Our family was close. Family dinners on Sundays. Birthdays. Special occasions. Caitlin, two years older than me so in the position to be the responsible one, had said she couldn’t find it, that she’d taken it to have it appraised, but it was in her car when it got repo’d. Mom went to the company to see about getting the box back and was told it wasn’t there.

Thankfully, I had one item left. A tiara with real diamonds and emeralds in it. It’s a bit gawdy but as a little girl, I’d loved it. The only reason it wasn’t in with everything else is because it was inside my giant dollhouse, on the fireplace mantle inside my dollhouses’ living room. Mom worried it was too valuable to be left in a dollhouse, but Grams had waved her off, telling her it was just a trinket and that I was a careful girl who would be responsible with every trinket in my care, whether valuable or sentimental.

I’d pulled it out of Mom and Dad’s attic before leaving for San Diego and packed it.

Caitlin accused the repo man of stealing all the jewelry. I believe she pawned it all before her car got repo’d. I’d said that if she did that, she just had to tell me where to, so I could go and buy it all back on plastic if I had to. And that was how I’d found out that she’d stolen my credit card and run it up.

“I didn’t hock Grams’ jewels, honey, but I did kind of use your credit card.” She winced and gave me an apologetic look. I was tired of that ‘look’. “I’ll pay you back, ASAP”

Asap? More like, a sap. A fool. The one duped. Always the sap.

Caitlin had been under a cloud of what she’d called bad luck. She’d gotten an eviction notice, had her car repo’d, and lost her job.

Bad luck, my eye.

She was still doing drugs, and her Ponzi scheme eventually unraveled so she resorted to stealing from family. I’d been letting her stay with me. Now Steph could deal with her until it was time to vacate the apartment.

No longer my circus, nor my monkeys, as the saying goes.

Cait is twenty-eight and is acting like she’s seventeen. I’m twenty-six and I act like I’m thirty-six.

What I wouldn’t give for one more family dinner with Grams, with the old Caitlin there.

***

San Diego is a breath of fresh air. Salty sea air

that’s free of the things that made me want to run away from home. It was perfect timing that made me run into Mr. Carmichael in the copy room at work, which led to that impromptu meeting in the boardroom where I had an on-the-fly interview about my social media and internet marketing skills.

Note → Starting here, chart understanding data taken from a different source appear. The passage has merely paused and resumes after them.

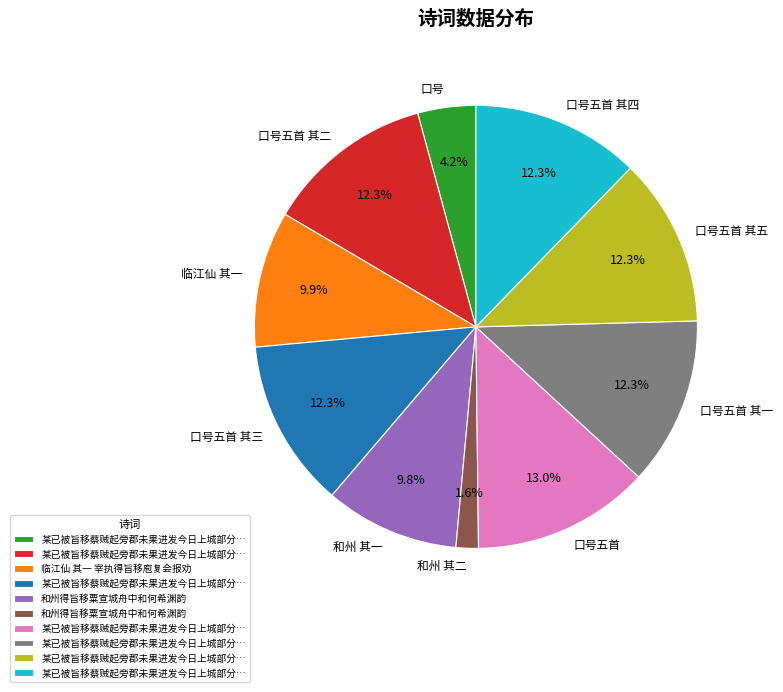

Which category has the biggest portion of the pie?

口号五首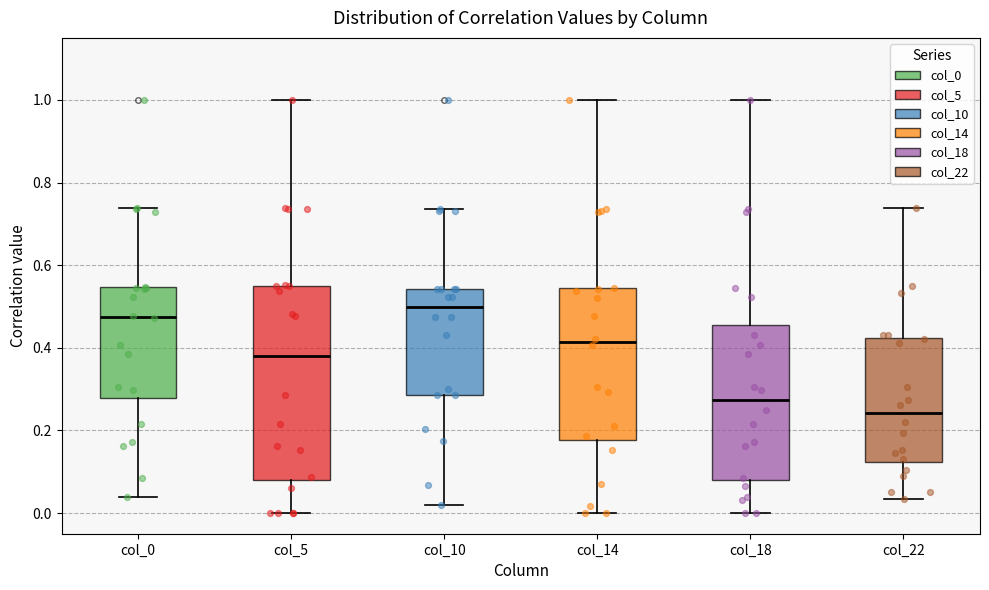

Reading left to right, read every box against the y-axis: the position of its median line, the range the box covers, and the ends of its whiskers. The values are not printed on the chart, so give them approximately, as read against the axis.

col_0: median 0.48, box 0.28 to 0.54, whiskers 0.04 to 0.74
col_5: median 0.38, box 0.08 to 0.56, whiskers 0.00 to 1.00
col_10: median 0.50, box 0.28 to 0.54, whiskers 0.02 to 0.74
col_14: median 0.42, box 0.18 to 0.54, whiskers 0.00 to 1.00
col_18: median 0.28, box 0.08 to 0.46, whiskers 0.00 to 1.00
col_22: median 0.24, box 0.12 to 0.42, whiskers 0.04 to 0.74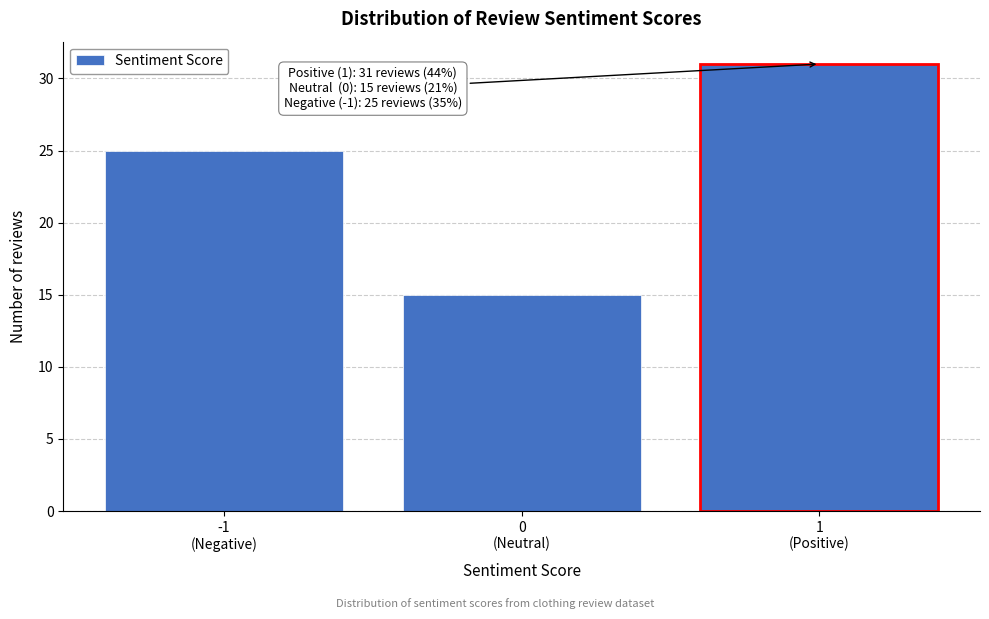

Reading left to right, transcribe all the data shown in this chart.

25	15	31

When he offered this job on the spot, I decided I’d rock it. I’d rock San Diego. And I’d rock my new life. Perfect timing.

I hadn’t told my folks yet that I wanted to stay beyond the three months. I hadn’t given them the full picture of why I needed to get away. Let’s see how this goes first.

I love everything about the idea of living this city so far and hear great things about working for Carmichael Consulting.